Defending a title – why Liverpool’s season may just be human nature

SOME fans are talking about a Liverpool decline, claiming Jürgen Klopp’s side are not making a very good job of defending the title they won so impressively in 2019-20. That’s a little of an over-reaction, Liverpool may have lost some of their momentum, but the long-awaited triumph – accompanied by premature and over-zealous claims the all-conquering reds team was the best-ever team from the Premier era –  may have been a case of a team reaching its peak. Once a team has scaled the summit, it is possible they come down the other side unless fresh impetus is added. Furthermore, human nature shows that after monumental, energy-sapping and over-emotional achievement, life has a habit of being a bit of an anti-climax, does it not?

Yet Liverpool became quite good at retaining their titles in the 1970s and 1980s – they did it in 1976-77, 1979-80, 1982-83 and 1983-84. They also managed it in 1922-23 season. Other titles have not been defended well, such as in 1901-02, 1906-07, 1947-48 when the champions finished in very average positions following a successful campaign. Manchester United under Ferguson also kept hold of their silverware well, retaining the title in 1994, 1997, 2000, 2001, 2008 and 2009. 

If you consider the current Liverpool team has been built over four years, it could be time for some natural reconstruction. Certainly, the front line of Mohammed Salah, Roberto Firmino and Sadio Mané has been the driving force of the team, along with the defensive strength of Virgil Van Dijk and leadership of Jordan Henderson. Klopp was on a mission, but that initial quest is over. Liverpool are back and that mission was accomplished. Next. 


Liverpool’s performances in 2020-21 have not been as fluid or effective as they have been over the past two years, but some of the data doesn’t really show a team in major decline. For example, their possession stats are almost identical (64%) and they have averaged 15.68 shots per game in 2020-21 versus 15.53 in 2019-20. As for shots on target, Liverpool have averaged 5.64 per game this season as opposed to 6.08 in 2019-20. They have had more shots on target against them this term, 3.45 versus 2.87 a year ago. 

Liverpool have scored seven less goals this season, after 22 games last season they had reached the 50 mark and had conceded 14 goals. The goal tally is different this time around: 43-25. The absence of Van Dijk has obviously played its part in this under performance, especially when you consider how he changed Liverpool when he was signed from Southampton.
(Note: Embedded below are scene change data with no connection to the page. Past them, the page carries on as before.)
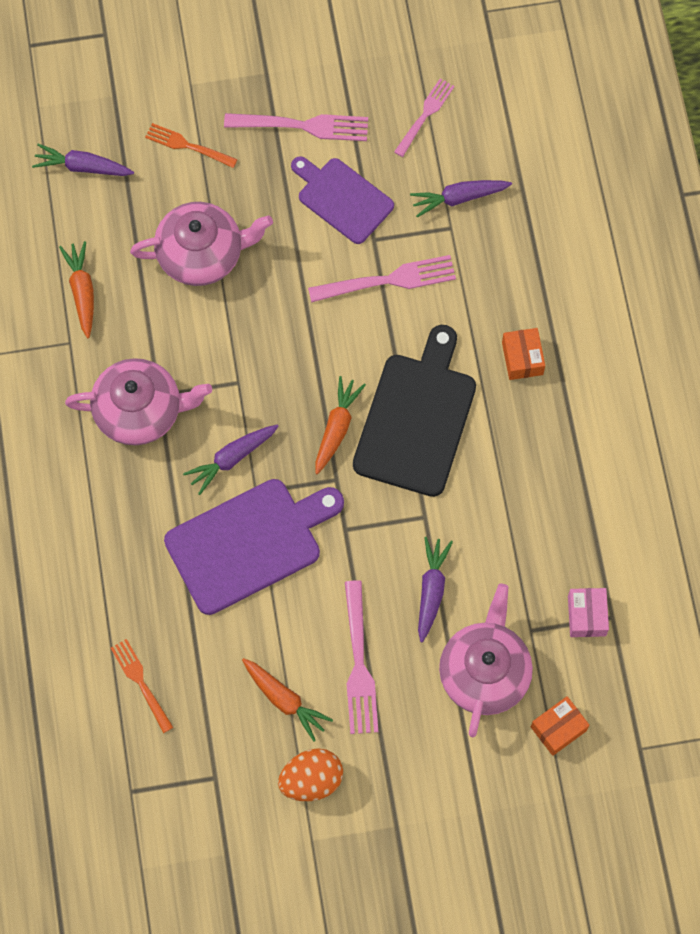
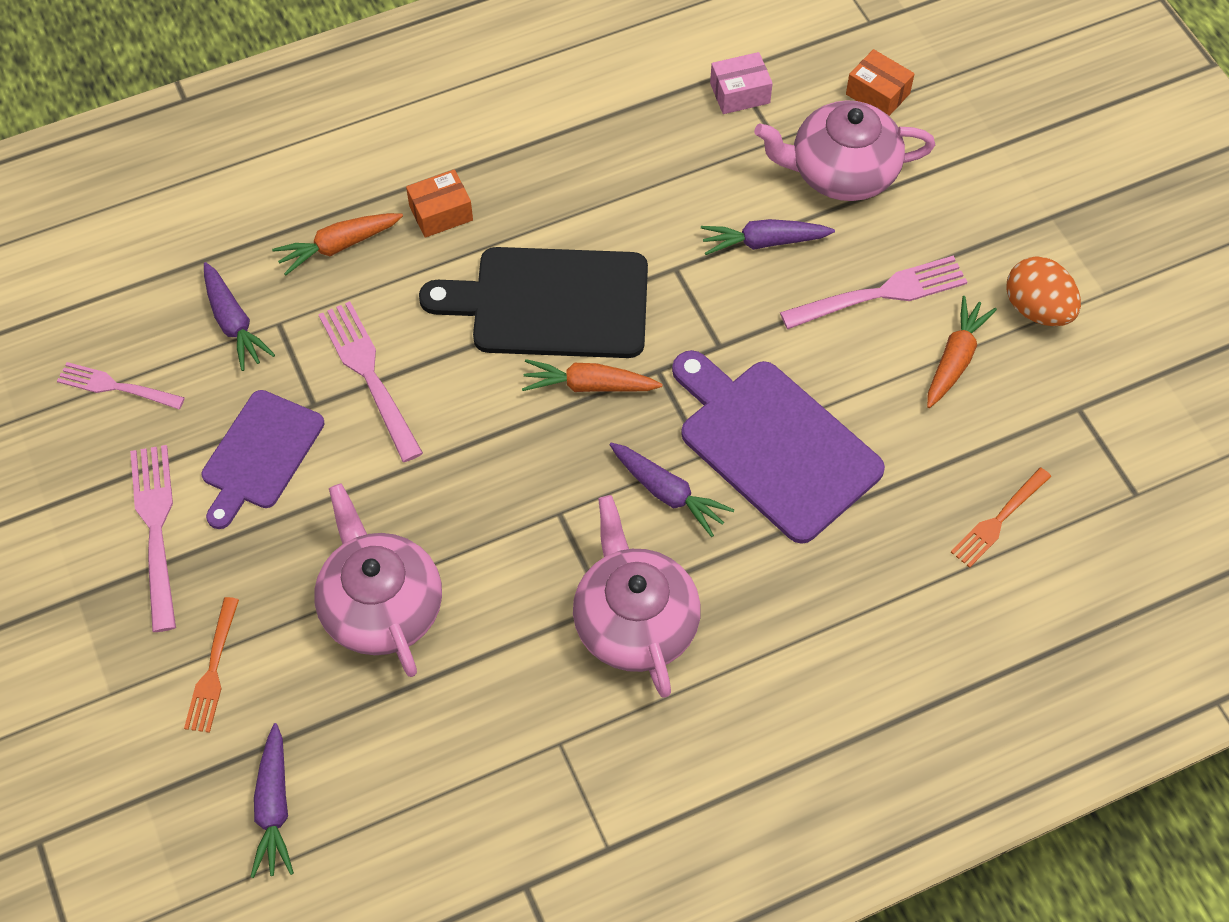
camera: 105 degrees left, 10 degrees down
orange carrot [59,241,94,338] -> orange carrot moved to [272,213,403,276]

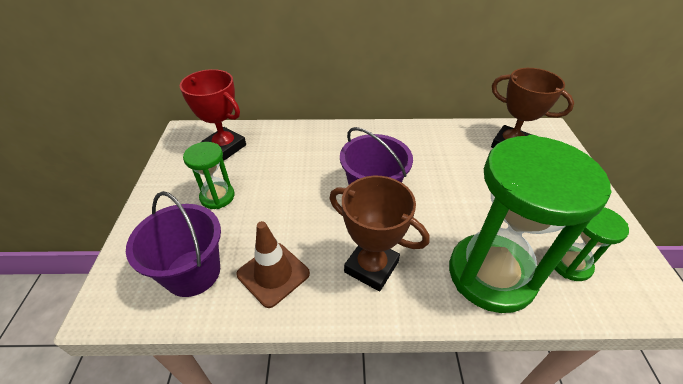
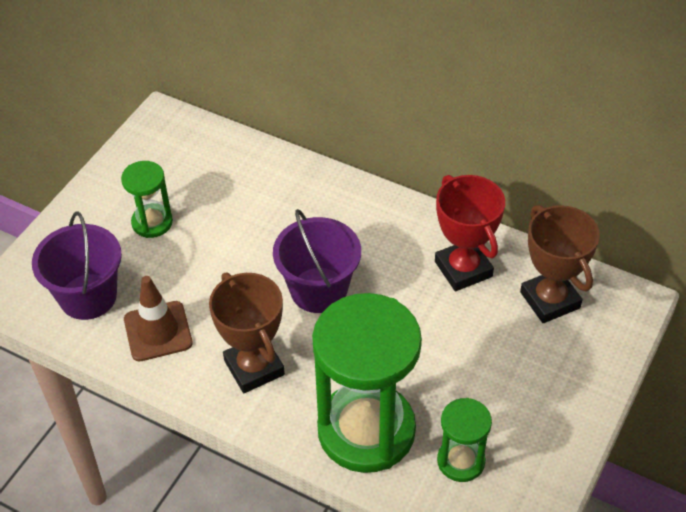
camera: 30 degrees right, 5 degrees up
red trophy [180,69,246,160] -> red trophy moved to [435,175,505,291]

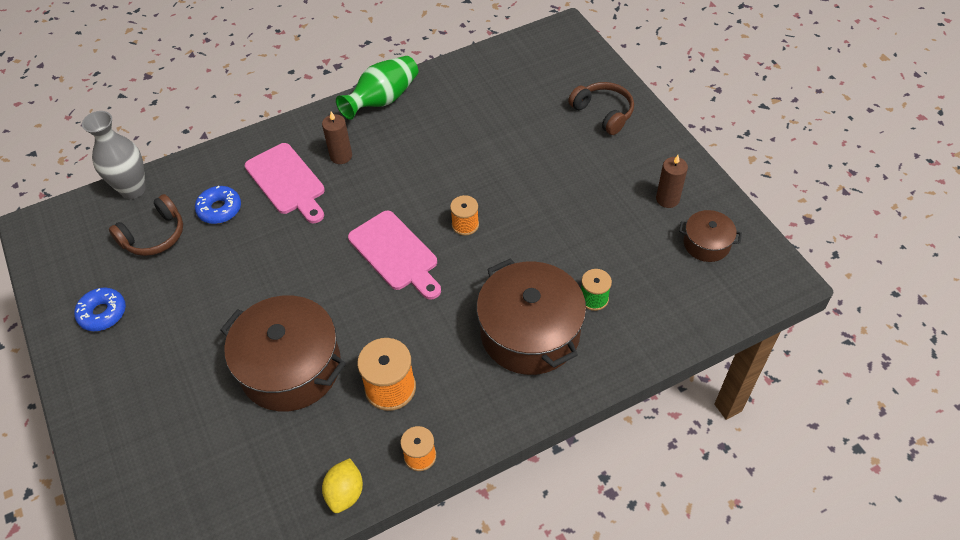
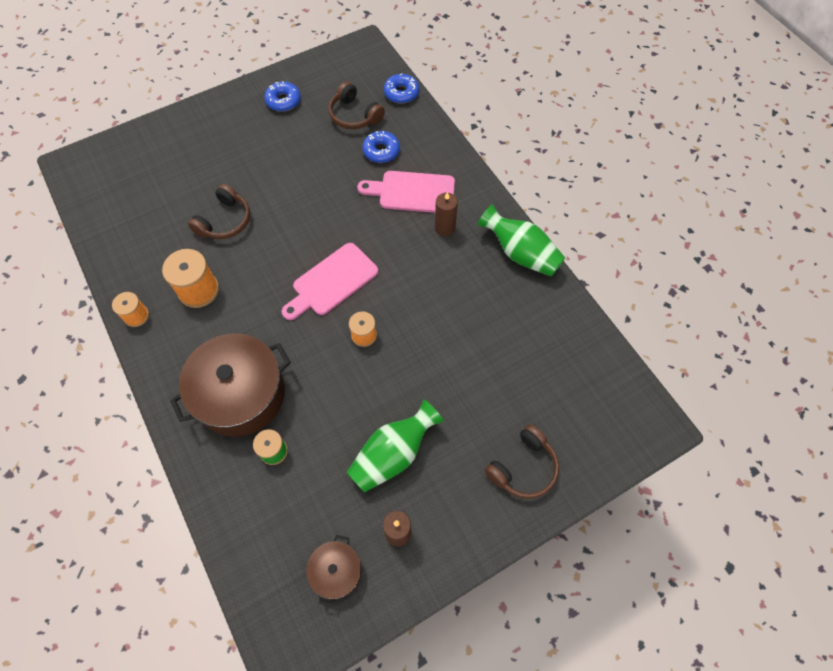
camera: 85 degrees right, 10 degrees up
grey vase [82,111,146,199] -> blue donut [384,74,419,104]
brown pot [220,295,346,411] -> brown headphones [188,184,250,239]
pink cutting board [245,143,325,223] -> pink cutting board turned 45 degrees clockwise [357,171,455,213]
yellow lemon [322,458,363,513] -> none
none -> green vase [347,400,444,493]

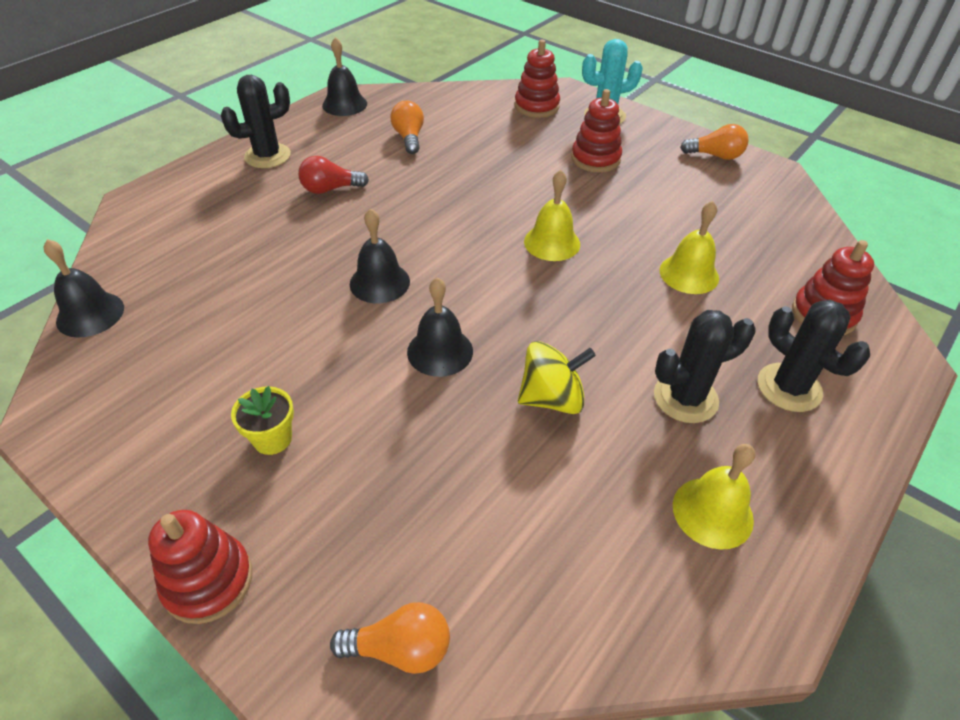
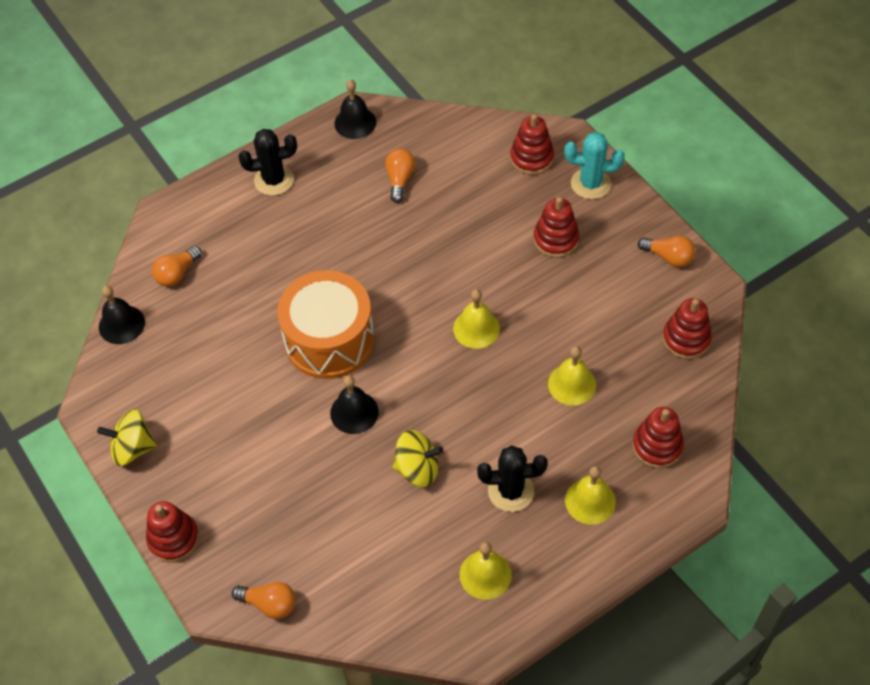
camera: 20 degrees right, 10 degrees up
yellow flower pot [231,386,294,455] -> none
red light bulb [298,156,369,194] -> none
black bell [350,208,410,303] -> orange drum [277,270,374,379]
black cactus [758,300,870,412] -> yellow bell [565,466,616,525]
none -> yellow spinning top [97,410,157,466]
none -> orange light bulb [152,246,202,287]
none -> red stacking toy [663,298,712,359]

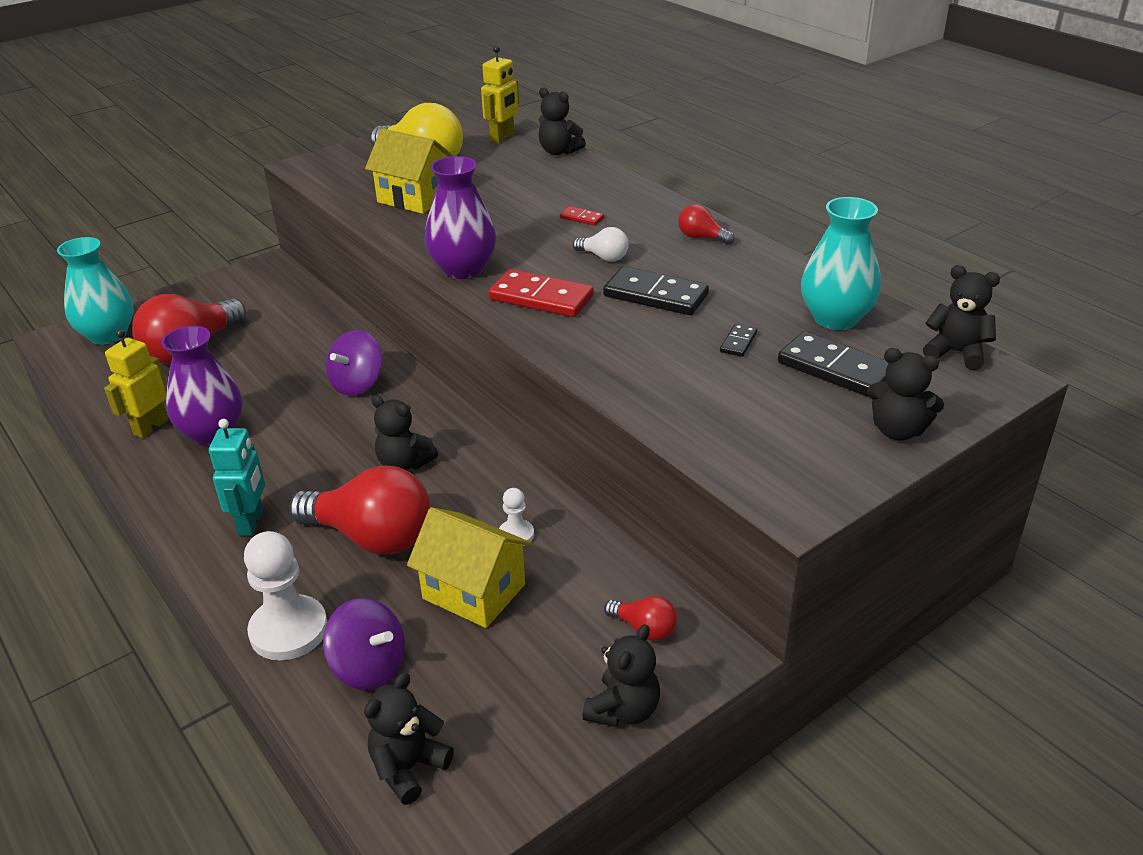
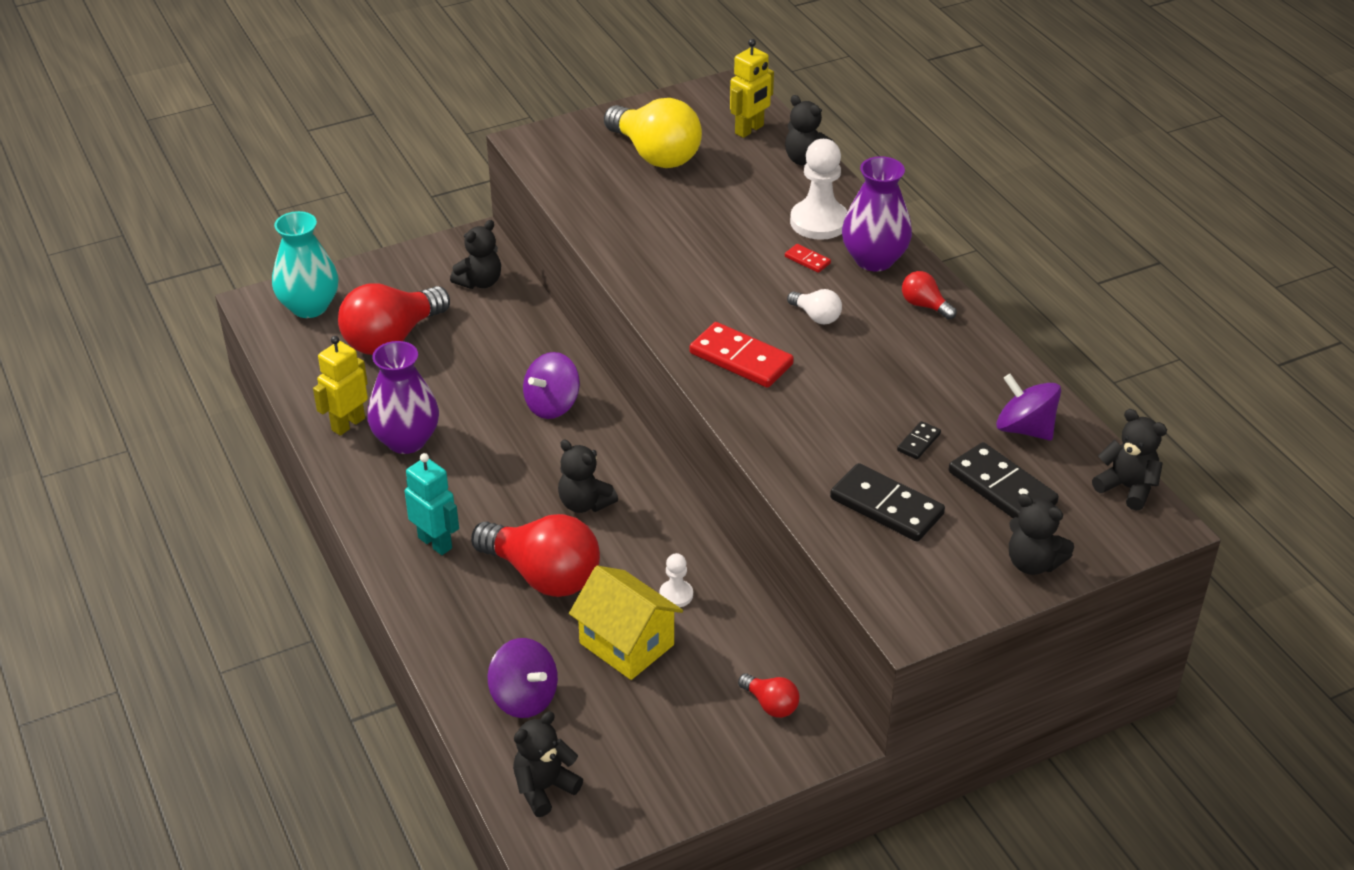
camera: 10 degrees right, 5 degrees up
turquoise robot [209,419,265,536] -> turquoise robot turned 60 degrees counterclockwise [405,453,459,555]
white pawn [244,531,328,660] -> white pawn moved to [790,139,848,240]
yellow house [365,128,454,214] -> none
purple vase [425,156,496,279] -> purple vase moved to [842,156,912,271]
black teddy bear [582,624,660,727] -> black teddy bear moved to [450,220,501,289]
black domino [603,266,709,315] -> black domino moved to [830,463,945,542]
turquoise vase [801,197,881,330] -> purple spinning top [996,374,1061,440]

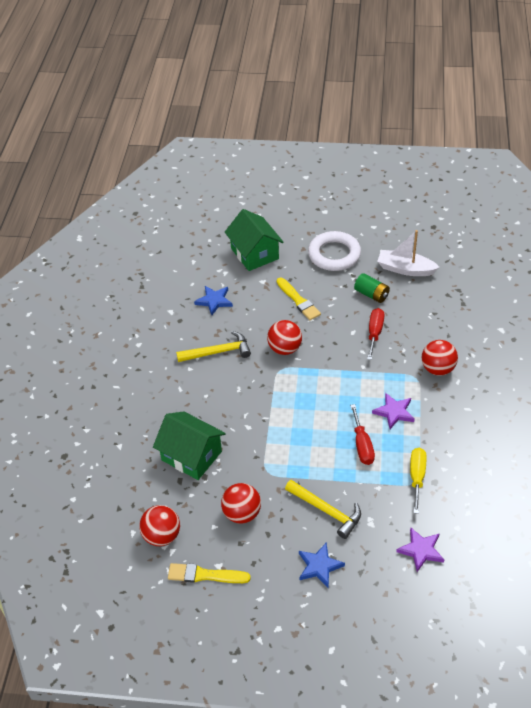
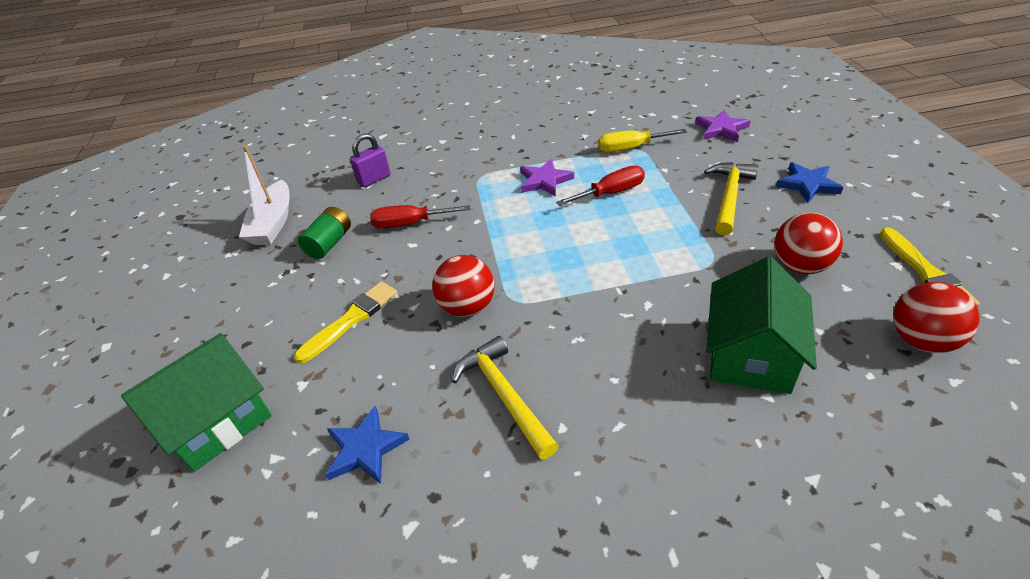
camera: 105 degrees left, 5 degrees down
white ring [308,231,361,271] -> none
red ball [422,340,458,376] -> none
none -> purple padlock [350,133,391,187]

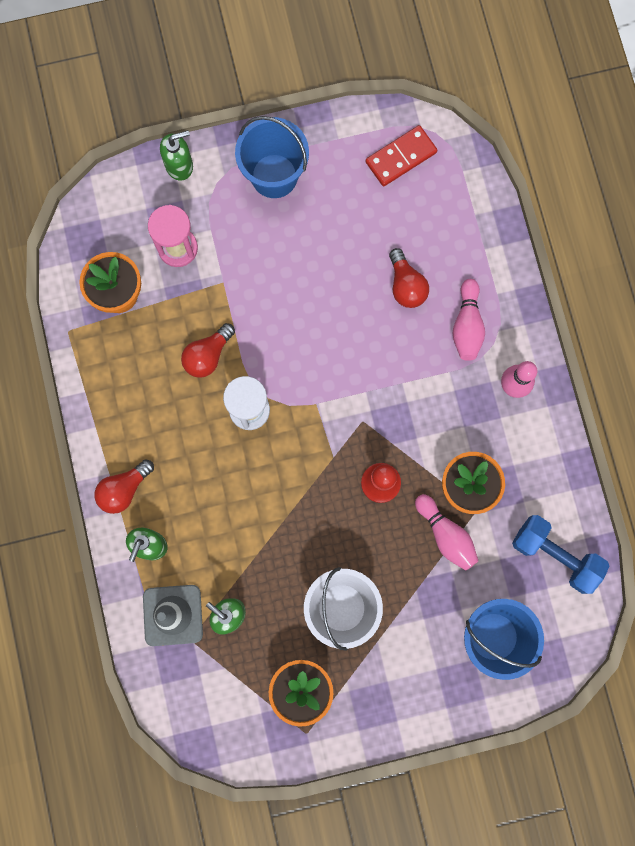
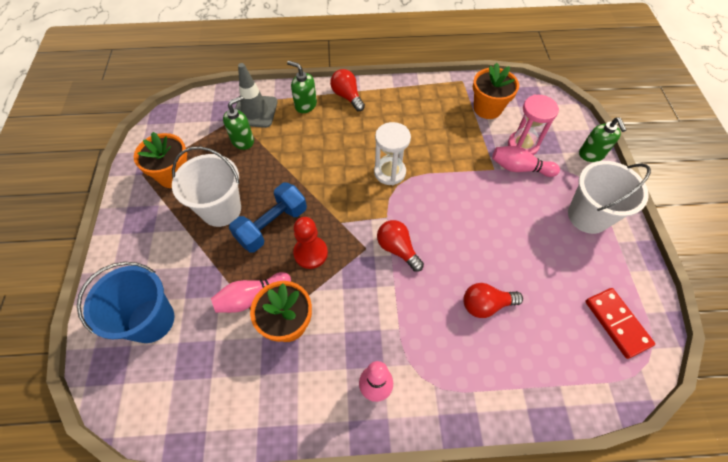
camera: 100 degrees right, 20 degrees down
red light bulb [181,323,235,378] -> red light bulb moved to [377,220,424,272]
blue bucket [235,116,309,198] -> white bucket [568,161,651,234]
pink bowling pin [452,279,485,361] -> pink bowling pin moved to [492,146,560,177]
blue dumbbell [512,515,610,594] -> blue dumbbell moved to [229,183,307,253]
The forwards have scored 28 goals in the Premier League in 2020-21, representing 65% of Liverpool’s total. This does not indicate a drastic fall in output from the strikers, indeed at the current rate, the front three (if its stays intact), should still get over 40. Over the three previous years, the holy trinity of Salah – Firmino – Mané has scored less with each season that has passed – 57 in 2017-18, 56 in 2018-19, 46 in 2019-20. However, the percentage of 54% in 2019-20 demonstrates that goals came from elsewhere in the club’s title winning season. This season, the midfield appears to be less productive as far as scoring is concerned and Van Dijk, whose injury has meant Klopp has had to improvise, has not been around to weigh-in with his contribution. 

There are surely other underlying reasons why Liverpool have stuttered this season: opponents’ familiarity with their system; fatigue due to their intensive style of play; lack of depth in the squad; fixture congestion; a lack of a passionate audience at fortress Anfield; and more motivated opponents. Manchester City are clearly still smarting from losing their title so emphatically in 2019-20, hence they are now on an impressive run, Manchester United are currently enjoying a renaissance of a sort and other teams, such as Leicester and Aston Villa, are showing no fear of the elite group of clubs. It has got tougher.


Bad defence? Not necessarily. Just consider how some champions have fared after their glorious seasons. In recent years, Leicester (12th) and Chelsea (10th) have fallen from their perch, while back in time, the worst defences were staged by Ipswich Town (17th) in 1962-63, Leeds United in 1992-93 (17th), Chelsea in 1955-56 (16th) and Everton in 1970-71 (14th). The average follow-up season for champion clubs has been around 4.5 even in this polarised age.

Liverpool are not out of the title race by any means but the way Manchester City are performing, it won’t take much for Pep Guardiola’s side to sprint away from the pack. Players like Salah, Firmino and Mané are all over 28, so they are in the peak zone. Liverpool may yet decide to sell one or two of their assets in order to fund a rebuild, but the fact is, they will, naturally, be less effective as they age. Only icons like Messi and CR7 are able to maintain peak performance into the autumn of their playing days.

When Liverpool won the Champions League and Premier League, it seemed as though a new era was unfolding. This era has actually been in progress since the all-grinning Jürgen Klopp joined the club in 2015-16 and the highlights have included four finals (two Champions League, one Europa League and one Football League Cup) and the Premier. It has been a five year period, a long spell by any club’s standards. They can still be enthralling to watch and there could be a reaction when Liverpool host Manchester City on February 7, but perhaps it is time to rebuild?